=== Supplied data ===

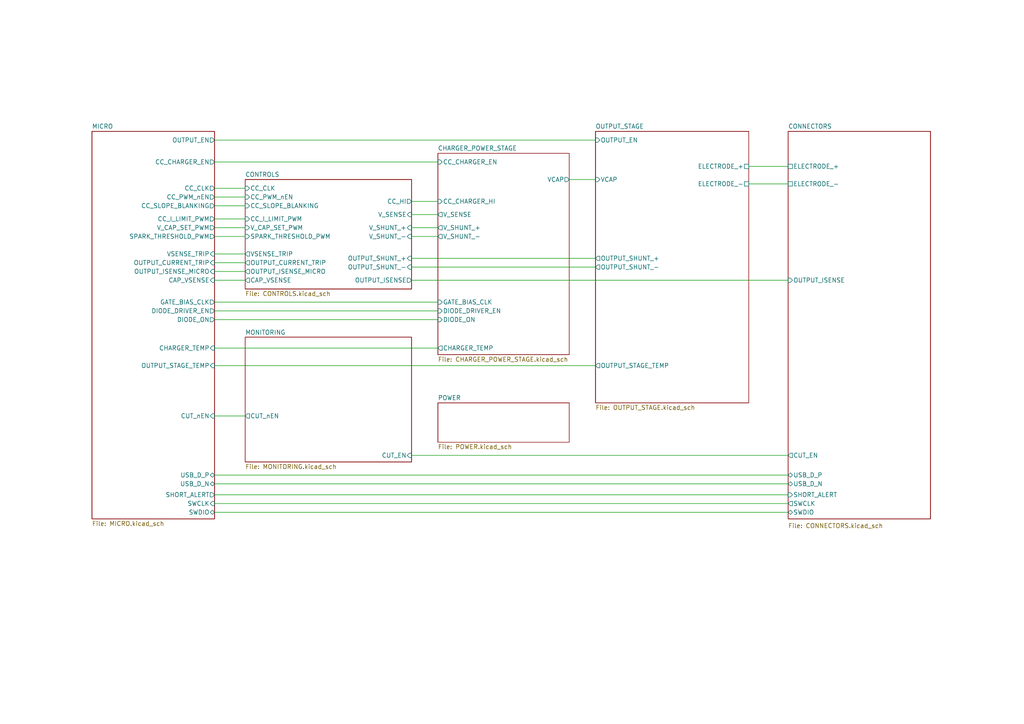
<source format=kicad_sch>
(kicad_sch (version 20230121) (generator eeschema)

  (uuid f573d926-a852-4f5d-b1ba-3c18778d48e1)

  (paper "A4")

  (title_block
    (title "POWERCORE V2 MOTHERBOARD")
    (rev "1")
    (company "Rack Robotics, Inc.")
    (comment 1 "Engineering by DragonFly Power Systems")
    (comment 2 "Design by Rack Robotics, Inc.")
  )

  


  (wire (pts (xy 119.38 66.04) (xy 127 66.04))
    (stroke (width 0) (type default))
    (uuid 0e2c89eb-8f83-4c5d-8ed8-e8926729b690)
  )
  (wire (pts (xy 217.17 48.26) (xy 228.6 48.26))
    (stroke (width 0) (type default))
    (uuid 0f118181-a454-4db2-bbe0-6d9e0657bdb2)
  )
  (wire (pts (xy 62.23 92.71) (xy 127 92.71))
    (stroke (width 0) (type default))
    (uuid 1321264b-f605-4f3b-a1af-b408787ab60f)
  )
  (wire (pts (xy 217.17 53.34) (xy 228.6 53.34))
    (stroke (width 0) (type default))
    (uuid 17147501-482d-4212-97b2-8681f4ad88e8)
  )
  (wire (pts (xy 62.23 63.5) (xy 71.12 63.5))
    (stroke (width 0) (type default))
    (uuid 1a53c9ae-2df0-4fba-b69b-c02347341dd2)
  )
  (wire (pts (xy 62.23 76.2) (xy 71.12 76.2))
    (stroke (width 0) (type default))
    (uuid 1ab13f3a-6568-4668-b033-286b7fac84f9)
  )
  (wire (pts (xy 119.38 62.23) (xy 127 62.23))
    (stroke (width 0) (type default))
    (uuid 34d5eb6a-e401-4009-af15-cb226b538df0)
  )
  (wire (pts (xy 119.38 68.58) (xy 127 68.58))
    (stroke (width 0) (type default))
    (uuid 3d6e5e8e-f157-41a8-82c8-b64e1fc9f006)
  )
  (wire (pts (xy 62.23 148.59) (xy 228.6 148.59))
    (stroke (width 0) (type default))
    (uuid 3e04d459-86fd-4ee6-ae38-0950fef51bd3)
  )
  (wire (pts (xy 119.38 77.47) (xy 172.72 77.47))
    (stroke (width 0) (type default))
    (uuid 40f88eac-97e2-4fe8-93e8-80a51a0d98fd)
  )
  (wire (pts (xy 62.23 68.58) (xy 71.12 68.58))
    (stroke (width 0) (type default))
    (uuid 442e2262-6e15-46eb-8c67-d7e1535e4ea4)
  )
  (wire (pts (xy 119.38 132.08) (xy 228.6 132.08))
    (stroke (width 0) (type default))
    (uuid 4f8ad000-2d66-419f-98fd-6878f03c68c8)
  )
  (wire (pts (xy 62.23 143.51) (xy 228.6 143.51))
    (stroke (width 0) (type default))
    (uuid 54d4dc45-81f9-4f61-9a30-e25e4a509b38)
  )
  (wire (pts (xy 62.23 140.335) (xy 228.6 140.335))
    (stroke (width 0) (type default))
    (uuid 57641e8a-744a-46a1-8114-ec94874f1104)
  )
  (wire (pts (xy 119.38 74.93) (xy 172.72 74.93))
    (stroke (width 0) (type default))
    (uuid 5aa0027a-b700-4348-b275-cdf3d7707204)
  )
  (wire (pts (xy 62.23 57.15) (xy 71.12 57.15))
    (stroke (width 0) (type default))
    (uuid 6565d65c-c6d9-4a52-a1ff-c998f8c021d5)
  )
  (wire (pts (xy 62.23 106.045) (xy 172.72 106.045))
    (stroke (width 0) (type default))
    (uuid 656f8c96-afa9-44cb-9a7e-d17b5e291b76)
  )
  (wire (pts (xy 62.23 46.99) (xy 127 46.99))
    (stroke (width 0) (type default))
    (uuid 66ad5fe4-5c86-4ed6-a988-f2abea49a8a5)
  )
  (wire (pts (xy 119.38 58.42) (xy 127 58.42))
    (stroke (width 0) (type default))
    (uuid 69379009-b3d3-4821-b63d-a595de615c72)
  )
  (wire (pts (xy 62.23 87.63) (xy 127 87.63))
    (stroke (width 0) (type default))
    (uuid 6cfb3375-4c8d-476d-9767-28bed9b97982)
  )
  (wire (pts (xy 165.1 52.07) (xy 172.72 52.07))
    (stroke (width 0) (type default))
    (uuid 7bed6f6e-3237-48a1-be98-b8f6fc4074c3)
  )
  (wire (pts (xy 119.38 81.28) (xy 228.6 81.28))
    (stroke (width 0) (type default))
    (uuid 8aaf790d-15f7-4888-b185-f5c7eb47002b)
  )
  (wire (pts (xy 62.23 73.66) (xy 71.12 73.66))
    (stroke (width 0) (type default))
    (uuid 92a00f59-f042-4c24-b1a5-2d89d6b0fe16)
  )
  (wire (pts (xy 62.23 40.64) (xy 172.72 40.64))
    (stroke (width 0) (type default))
    (uuid 940a5f4b-8533-4342-8dff-bf6c2bf916c6)
  )
  (wire (pts (xy 62.23 146.05) (xy 228.6 146.05))
    (stroke (width 0) (type default))
    (uuid a09940ae-c00a-43a1-b749-c18cfc5a17f2)
  )
  (wire (pts (xy 62.23 59.69) (xy 71.12 59.69))
    (stroke (width 0) (type default))
    (uuid a0e48f20-5d8f-4862-acee-7cb3ff5b0012)
  )
  (wire (pts (xy 62.23 90.17) (xy 127 90.17))
    (stroke (width 0) (type default))
    (uuid b32e4a81-1dcc-42ae-8357-29c8df83f9fa)
  )
  (wire (pts (xy 62.23 66.04) (xy 71.12 66.04))
    (stroke (width 0) (type default))
    (uuid bab3868a-ce21-476e-abf6-e6e0f61da8de)
  )
  (wire (pts (xy 62.23 137.795) (xy 228.6 137.795))
    (stroke (width 0) (type default))
    (uuid bba9af20-c857-4440-a4bd-d6a22cec000c)
  )
  (wire (pts (xy 62.23 78.74) (xy 71.12 78.74))
    (stroke (width 0) (type default))
    (uuid c2d56404-b789-4786-99a5-685720b56cae)
  )
  (wire (pts (xy 62.23 120.65) (xy 71.12 120.65))
    (stroke (width 0) (type default))
    (uuid d7e29256-f582-473a-be91-08db1da9aa33)
  )
  (wire (pts (xy 62.23 81.28) (xy 71.12 81.28))
    (stroke (width 0) (type default))
    (uuid e3791965-b6b7-4e74-8a05-05667dafd9bd)
  )
  (wire (pts (xy 62.23 54.61) (xy 71.12 54.61))
    (stroke (width 0) (type default))
    (uuid e420df71-d29d-42fb-9483-15939ea5a1f1)
  )
  (wire (pts (xy 62.23 100.965) (xy 127 100.965))
    (stroke (width 0) (type default))
    (uuid f056095b-50b1-4cdd-b47b-829a71068458)
  )

  (sheet (at 71.12 97.79) (size 48.26 36.195)
    (stroke (width 0.1524) (type solid))
    (fill (color 0 0 0 0.0000))
    (uuid 299f7a06-bdb8-4c3b-9ee6-50f605303c57)
    (property "Sheetname" "MONITORING" (at 71.12 97.155 0)
      (effects (font (size 1.27 1.27)) (justify left bottom))
    )
    (property "Sheetfile" "MONITORING.kicad_sch" (at 71.12 134.62 0)
      (effects (font (size 1.27 1.27)) (justify left top))
    )
    (pin "CUT_nEN" output (at 71.12 120.65 180)
      (effects (font (size 1.27 1.27)) (justify left))
      (uuid 8371b5d9-fd13-4473-a49e-a213ff50b94b)
    )
    (pin "CUT_EN" input (at 119.38 132.08 0)
      (effects (font (size 1.27 1.27)) (justify right))
      (uuid 4bfaf3dd-fdf9-4e0b-9074-0112fa23112c)
    )
    (instances
      (project "POWERCORE-V2.0_MOTHERBOARD"
        (path "/f573d926-a852-4f5d-b1ba-3c18778d48e1" (page "7"))
      )
    )
  )

  (sheet (at 71.12 52.07) (size 48.26 31.75)
    (stroke (width 0.1524) (type solid))
    (fill (color 0 0 0 0.0000))
    (uuid 3001503a-30e0-496f-93b8-7d885faa5a16)
    (property "Sheetname" "CONTROLS" (at 71.12 51.3584 0)
      (effects (font (size 1.27 1.27)) (justify left bottom))
    )
    (property "Sheetfile" "CONTROLS.kicad_sch" (at 71.12 84.455 0)
      (effects (font (size 1.27 1.27)) (justify left top))
    )
    (pin "V_SHUNT_+" input (at 119.38 66.04 0)
      (effects (font (size 1.27 1.27)) (justify right))
      (uuid 0eb69ebf-9e2c-4e52-9d7c-0a122695d3cd)
    )
    (pin "V_SHUNT_-" input (at 119.38 68.58 0)
      (effects (font (size 1.27 1.27)) (justify right))
      (uuid ec9ef2c2-18d8-4a9f-b773-63a05470851d)
    )
    (pin "CC_SLOPE_BLANKING" input (at 71.12 59.69 180)
      (effects (font (size 1.27 1.27)) (justify left))
      (uuid 4de7f894-3cfd-4fa5-b518-2af72c7ce014)
    )
    (pin "CC_I_LIMIT_PWM" input (at 71.12 63.5 180)
      (effects (font (size 1.27 1.27)) (justify left))
      (uuid f195002b-40cb-478a-a381-72c7c2a1f934)
    )
    (pin "V_SENSE" input (at 119.38 62.23 0)
      (effects (font (size 1.27 1.27)) (justify right))
      (uuid 5b6d8589-e410-47b8-bde5-b6cb4de7b856)
    )
    (pin "V_CAP_SET_PWM" input (at 71.12 66.04 180)
      (effects (font (size 1.27 1.27)) (justify left))
      (uuid cf601a2d-3948-47d8-aa4e-9e2c255ea042)
    )
    (pin "VSENSE_TRIP" output (at 71.12 73.66 180)
      (effects (font (size 1.27 1.27)) (justify left))
      (uuid 81e70391-3725-4a7f-988f-cb673b05af03)
    )
    (pin "OUTPUT_SHUNT_+" input (at 119.38 74.93 0)
      (effects (font (size 1.27 1.27)) (justify right))
      (uuid 65bc2373-f55b-4a64-bc3d-323809c496ac)
    )
    (pin "OUTPUT_SHUNT_-" input (at 119.38 77.47 0)
      (effects (font (size 1.27 1.27)) (justify right))
      (uuid c57133df-b7da-488e-b5ac-714b8f2bae27)
    )
    (pin "CC_PWM_nEN" input (at 71.12 57.15 180)
      (effects (font (size 1.27 1.27)) (justify left))
      (uuid afcf3b69-3af5-4a13-95ad-f73c52a4223d)
    )
    (pin "CC_CLK" input (at 71.12 54.61 180)
      (effects (font (size 1.27 1.27)) (justify left))
      (uuid 7ece45b8-54c6-4a58-8cbf-555bf4cd6a75)
    )
    (pin "OUTPUT_CURRENT_TRIP" output (at 71.12 76.2 180)
      (effects (font (size 1.27 1.27)) (justify left))
      (uuid 60b2b1d7-0ddb-424d-bc74-57b241715d52)
    )
    (pin "CC_HI" output (at 119.38 58.42 0)
      (effects (font (size 1.27 1.27)) (justify right))
      (uuid 68f79ec2-b798-40ed-b168-492ea6d0636d)
    )
    (pin "CAP_VSENSE" output (at 71.12 81.28 180)
      (effects (font (size 1.27 1.27)) (justify left))
      (uuid 557db927-f6b1-4a4e-8fc6-db95b8da6d31)
    )
    (pin "OUTPUT_ISENSE" output (at 119.38 81.28 0)
      (effects (font (size 1.27 1.27)) (justify right))
      (uuid 9d15c0d7-01db-4317-a9ca-07b55ea9612b)
    )
    (pin "SPARK_THRESHOLD_PWM" input (at 71.12 68.58 180)
      (effects (font (size 1.27 1.27)) (justify left))
      (uuid 950c1594-c7bc-4ef9-8417-6367387bfc11)
    )
    (pin "OUTPUT_ISENSE_MICRO" output (at 71.12 78.74 180)
      (effects (font (size 1.27 1.27)) (justify left))
      (uuid f7a1ae04-57af-4f5b-a66e-8dc885289010)
    )
    (instances
      (project "POWERCORE-V2.0_MOTHERBOARD"
        (path "/f573d926-a852-4f5d-b1ba-3c18778d48e1" (page "4"))
      )
    )
  )

  (sheet (at 127 116.84) (size 38.1 11.43) (fields_autoplaced)
    (stroke (width 0.1524) (type solid))
    (fill (color 0 0 0 0.0000))
    (uuid b27e7b44-e012-4854-958f-f20bfe477dbb)
    (property "Sheetname" "POWER" (at 127 116.1284 0)
      (effects (font (size 1.27 1.27)) (justify left bottom))
    )
    (property "Sheetfile" "POWER.kicad_sch" (at 127 128.8546 0)
      (effects (font (size 1.27 1.27)) (justify left top))
    )
    (instances
      (project "POWERCORE-V2.0_MOTHERBOARD"
        (path "/f573d926-a852-4f5d-b1ba-3c18778d48e1" (page "3"))
      )
    )
  )

  (sheet (at 228.6 38.1) (size 41.275 112.395)
    (stroke (width 0.1524) (type solid))
    (fill (color 0 0 0 0.0000))
    (uuid b371fed3-e470-4a57-b333-5b1d09074682)
    (property "Sheetname" "CONNECTORS" (at 228.6 37.3884 0)
      (effects (font (size 1.27 1.27)) (justify left bottom))
    )
    (property "Sheetfile" "CONNECTORS.kicad_sch" (at 228.6 151.765 0)
      (effects (font (size 1.27 1.27)) (justify left top))
    )
    (pin "ELECTRODE_-" passive (at 228.6 53.34 180)
      (effects (font (size 1.27 1.27)) (justify left))
      (uuid e21c1a84-cae6-4049-a69c-4bcb287b7605)
    )
    (pin "ELECTRODE_+" passive (at 228.6 48.26 180)
      (effects (font (size 1.27 1.27)) (justify left))
      (uuid 884be5b0-e80e-431d-bf66-4e1cad9c43dd)
    )
    (pin "OUTPUT_ISENSE" input (at 228.6 81.28 180)
      (effects (font (size 1.27 1.27)) (justify left))
      (uuid 9ae5ddbc-3528-4d04-9e69-7bba1a95a8fd)
    )
    (pin "SWCLK" output (at 228.6 146.05 180)
      (effects (font (size 1.27 1.27)) (justify left))
      (uuid b7dd9a9d-6de4-487c-98bd-8556ab0840bf)
    )
    (pin "SHORT_ALERT" input (at 228.6 143.51 180)
      (effects (font (size 1.27 1.27)) (justify left))
      (uuid d699e01a-02d9-4b24-91a5-6ebc2672141c)
    )
    (pin "SWDIO" bidirectional (at 228.6 148.59 180)
      (effects (font (size 1.27 1.27)) (justify left))
      (uuid 66d81091-3bce-4c06-bee6-732f95af4961)
    )
    (pin "CUT_EN" output (at 228.6 132.08 180)
      (effects (font (size 1.27 1.27)) (justify left))
      (uuid 0bf8e4e6-20b8-4288-813c-88fc03828712)
    )
    (pin "USB_D_N" bidirectional (at 228.6 140.335 180)
      (effects (font (size 1.27 1.27)) (justify left))
      (uuid 5071cdbe-d03d-4840-8e60-9a4bfbda6815)
    )
    (pin "USB_D_P" bidirectional (at 228.6 137.795 180)
      (effects (font (size 1.27 1.27)) (justify left))
      (uuid ed840396-415e-42f7-9639-09c6f2edd815)
    )
    (instances
      (project "POWERCORE-V2.0_MOTHERBOARD"
        (path "/f573d926-a852-4f5d-b1ba-3c18778d48e1" (page "8"))
      )
    )
  )

  (sheet (at 26.67 38.1) (size 35.56 112.395)
    (stroke (width 0.1524) (type solid))
    (fill (color 0 0 0 0.0000))
    (uuid c33b2f02-2c72-495f-b3e4-7c2e46cb5275)
    (property "Sheetname" "MICRO" (at 26.67 37.3884 0)
      (effects (font (size 1.27 1.27)) (justify left bottom))
    )
    (property "Sheetfile" "MICRO.kicad_sch" (at 26.67 151.13 0)
      (effects (font (size 1.27 1.27)) (justify left top))
    )
    (pin "SWDIO" bidirectional (at 62.23 148.59 0)
      (effects (font (size 1.27 1.27)) (justify right))
      (uuid 3ed005c7-7f22-4185-80bf-39c198f19b20)
    )
    (pin "SWCLK" input (at 62.23 146.05 0)
      (effects (font (size 1.27 1.27)) (justify right))
      (uuid ffe1138a-3cb3-414d-b4dc-8b653c04d6dd)
    )
    (pin "CC_I_LIMIT_PWM" output (at 62.23 63.5 0)
      (effects (font (size 1.27 1.27)) (justify right))
      (uuid 4321b44e-d314-4a7f-8400-829227279e8a)
    )
    (pin "V_CAP_SET_PWM" output (at 62.23 66.04 0)
      (effects (font (size 1.27 1.27)) (justify right))
      (uuid ff6a656e-0369-4ac2-afd6-9c279a4fc32c)
    )
    (pin "CC_CHARGER_EN" output (at 62.23 46.99 0)
      (effects (font (size 1.27 1.27)) (justify right))
      (uuid d927d14b-9272-49af-b37a-9a020e445c8f)
    )
    (pin "CC_SLOPE_BLANKING" output (at 62.23 59.69 0)
      (effects (font (size 1.27 1.27)) (justify right))
      (uuid 69afe553-7884-461c-bd07-e38facc86c8b)
    )
    (pin "CC_CLK" output (at 62.23 54.61 0)
      (effects (font (size 1.27 1.27)) (justify right))
      (uuid cbb9e2ea-ded2-4b0c-935e-4e37999b4c82)
    )
    (pin "CAP_VSENSE" input (at 62.23 81.28 0)
      (effects (font (size 1.27 1.27)) (justify right))
      (uuid bb7d1c54-4700-4e63-97b1-dfa75238c8df)
    )
    (pin "OUTPUT_EN" output (at 62.23 40.64 0)
      (effects (font (size 1.27 1.27)) (justify right))
      (uuid a1ef6a74-4d34-40f9-88f1-e7dced83bdb2)
    )
    (pin "OUTPUT_CURRENT_TRIP" input (at 62.23 76.2 0)
      (effects (font (size 1.27 1.27)) (justify right))
      (uuid b0ff609b-ec8f-4737-901a-f9553ced3e06)
    )
    (pin "VSENSE_TRIP" input (at 62.23 73.66 0)
      (effects (font (size 1.27 1.27)) (justify right))
      (uuid b8d74ff9-ccc1-4141-97fa-76838800887a)
    )
    (pin "CC_PWM_nEN" output (at 62.23 57.15 0)
      (effects (font (size 1.27 1.27)) (justify right))
      (uuid 666fd7e3-6aa4-49ca-969a-e3da0ab27933)
    )
    (pin "SHORT_ALERT" output (at 62.23 143.51 0)
      (effects (font (size 1.27 1.27)) (justify right))
      (uuid c61e7cc5-71c7-40c4-b6d5-63a080022744)
    )
    (pin "CUT_nEN" input (at 62.23 120.65 0)
      (effects (font (size 1.27 1.27)) (justify right))
      (uuid 98075161-bd8f-4542-b734-8f6ba12ad196)
    )
    (pin "SPARK_THRESHOLD_PWM" output (at 62.23 68.58 0)
      (effects (font (size 1.27 1.27)) (justify right))
      (uuid dbd10361-bdb0-440e-9310-980f9d2b54cc)
    )
    (pin "DIODE_DRIVER_EN" output (at 62.23 90.17 0)
      (effects (font (size 1.27 1.27)) (justify right))
      (uuid 04f93aad-6693-45b0-a9b5-220f126c3189)
    )
    (pin "GATE_BIAS_CLK" output (at 62.23 87.63 0)
      (effects (font (size 1.27 1.27)) (justify right))
      (uuid 86dfa119-397d-4c49-ac14-6069d56e614d)
    )
    (pin "DIODE_ON" output (at 62.23 92.71 0)
      (effects (font (size 1.27 1.27)) (justify right))
      (uuid 0305bb24-b38c-4653-8a27-fa6cb99322e8)
    )
    (pin "CHARGER_TEMP" input (at 62.23 100.965 0)
      (effects (font (size 1.27 1.27)) (justify right))
      (uuid 79ef1135-063d-4d66-b8ec-f837b517241d)
    )
    (pin "OUTPUT_STAGE_TEMP" input (at 62.23 106.045 0)
      (effects (font (size 1.27 1.27)) (justify right))
      (uuid 78dac49b-51d9-4b58-9be0-3f221f211a92)
    )
    (pin "USB_D_P" bidirectional (at 62.23 137.795 0)
      (effects (font (size 1.27 1.27)) (justify right))
      (uuid 36568e32-ca26-4d00-a70c-a108aec70baa)
    )
    (pin "USB_D_N" bidirectional (at 62.23 140.335 0)
      (effects (font (size 1.27 1.27)) (justify right))
      (uuid 9a2e2c60-07e6-44a4-8ad1-645c0ce88aeb)
    )
    (pin "OUTPUT_ISENSE_MICRO" input (at 62.23 78.74 0)
      (effects (font (size 1.27 1.27)) (justify right))
      (uuid ceb35950-8d04-461e-b408-ef036c71f4a4)
    )
    (instances
      (project "POWERCORE-V2.0_MOTHERBOARD"
        (path "/f573d926-a852-4f5d-b1ba-3c18778d48e1" (page "2"))
      )
    )
  )

  (sheet (at 127 44.45) (size 38.1 58.42)
    (stroke (width 0.1524) (type solid))
    (fill (color 0 0 0 0.0000))
    (uuid ea1081f5-c3c3-413f-8b88-dc41828804b0)
    (property "Sheetname" "CHARGER_POWER_STAGE" (at 127 43.7384 0)
      (effects (font (size 1.27 1.27)) (justify left bottom))
    )
    (property "Sheetfile" "CHARGER_POWER_STAGE.kicad_sch" (at 127 103.505 0)
      (effects (font (size 1.27 1.27)) (justify left top))
    )
    (pin "V_SHUNT_+" output (at 127 66.04 180)
      (effects (font (size 1.27 1.27)) (justify left))
      (uuid 76dc499f-5012-4a7e-b127-d926616d5696)
    )
    (pin "V_SHUNT_-" output (at 127 68.58 180)
      (effects (font (size 1.27 1.27)) (justify left))
      (uuid dc6b6b00-8c53-49dc-a8dd-28e2f2e4d9d6)
    )
    (pin "VCAP" output (at 165.1 52.07 0)
      (effects (font (size 1.27 1.27)) (justify right))
      (uuid 6e81126d-c4ab-4e28-8bf7-324193742bd4)
    )
    (pin "CC_CHARGER_HI" input (at 127 58.42 180)
      (effects (font (size 1.27 1.27)) (justify left))
      (uuid 7215d08f-f64f-45c6-b174-2042a99580eb)
    )
    (pin "CC_CHARGER_EN" input (at 127 46.99 180)
      (effects (font (size 1.27 1.27)) (justify left))
      (uuid a0eea118-0618-43d9-9ce0-26e9b348f104)
    )
    (pin "V_SENSE" output (at 127 62.23 180)
      (effects (font (size 1.27 1.27)) (justify left))
      (uuid 1f3c9399-dabf-40b1-8765-598b2c417669)
    )
    (pin "GATE_BIAS_CLK" input (at 127 87.63 180)
      (effects (font (size 1.27 1.27)) (justify left))
      (uuid 99350047-4401-4013-bff2-367edbe3c6dc)
    )
    (pin "DIODE_DRIVER_EN" input (at 127 90.17 180)
      (effects (font (size 1.27 1.27)) (justify left))
      (uuid 7fadaa49-0c75-4873-8b4d-ff14aeea6ed7)
    )
    (pin "DIODE_ON" input (at 127 92.71 180)
      (effects (font (size 1.27 1.27)) (justify left))
      (uuid f193cbea-b804-4e89-b7b7-8f559d90e8dd)
    )
    (pin "CHARGER_TEMP" output (at 127 100.965 180)
      (effects (font (size 1.27 1.27)) (justify left))
      (uuid f3f1bea6-67e4-41f3-92f2-1da90087ed9e)
    )
    (instances
      (project "POWERCORE-V2.0_MOTHERBOARD"
        (path "/f573d926-a852-4f5d-b1ba-3c18778d48e1" (page "5"))
      )
    )
  )

  (sheet (at 172.72 38.1) (size 44.45 78.74)
    (stroke (width 0.1524) (type solid))
    (fill (color 0 0 0 0.0000))
    (uuid feabb24a-384d-4039-a47b-587e8a8a2a3e)
    (property "Sheetname" "OUTPUT_STAGE" (at 172.72 37.3884 0)
      (effects (font (size 1.27 1.27)) (justify left bottom))
    )
    (property "Sheetfile" "OUTPUT_STAGE.kicad_sch" (at 172.72 117.475 0)
      (effects (font (size 1.27 1.27)) (justify left top))
    )
    (pin "ELECTRODE_+" passive (at 217.17 48.26 0)
      (effects (font (size 1.27 1.27)) (justify right))
      (uuid 665368c5-0ad9-4b3d-b664-60e8dfd49b41)
    )
    (pin "ELECTRODE_-" passive (at 217.17 53.34 0)
      (effects (font (size 1.27 1.27)) (justify right))
      (uuid cd0f4b93-9203-47d1-9cec-4923f82a2d05)
    )
    (pin "OUTPUT_SHUNT_+" output (at 172.72 74.93 180)
      (effects (font (size 1.27 1.27)) (justify left))
      (uuid 19deab5f-caa6-4847-9d53-76c15cc5df30)
    )
    (pin "OUTPUT_SHUNT_-" output (at 172.72 77.47 180)
      (effects (font (size 1.27 1.27)) (justify left))
      (uuid f9326e68-66ad-43fd-81d7-14fa1c836a53)
    )
    (pin "VCAP" input (at 172.72 52.07 180)
      (effects (font (size 1.27 1.27)) (justify left))
      (uuid b211d7e8-7019-472f-b2c7-ae8e0643c338)
    )
    (pin "OUTPUT_EN" input (at 172.72 40.64 180)
      (effects (font (size 1.27 1.27)) (justify left))
      (uuid 75946faa-ebee-48cd-9dad-1d3b91ee6d18)
    )
    (pin "OUTPUT_STAGE_TEMP" output (at 172.72 106.045 180)
      (effects (font (size 1.27 1.27)) (justify left))
      (uuid f5b8be04-7065-41e5-a3f7-2030f683abd5)
    )
    (instances
      (project "POWERCORE-V2.0_MOTHERBOARD"
        (path "/f573d926-a852-4f5d-b1ba-3c18778d48e1" (page "6"))
      )
    )
  )

  (sheet_instances
    (path "/" (page "1"))
  )
)

</source>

===

▶ [Instruction] For every line above that has "page" in it, copy the line.

▶ [Output below]
        (path "/f573d926-a852-4f5d-b1ba-3c18778d48e1" (page "7"))
        (path "/f573d926-a852-4f5d-b1ba-3c18778d48e1" (page "4"))
        (path "/f573d926-a852-4f5d-b1ba-3c18778d48e1" (page "3"))
        (path "/f573d926-a852-4f5d-b1ba-3c18778d48e1" (page "8"))
        (path "/f573d926-a852-4f5d-b1ba-3c18778d48e1" (page "2"))
        (path "/f573d926-a852-4f5d-b1ba-3c18778d48e1" (page "5"))
        (path "/f573d926-a852-4f5d-b1ba-3c18778d48e1" (page "6"))
    (path "/" (page "1"))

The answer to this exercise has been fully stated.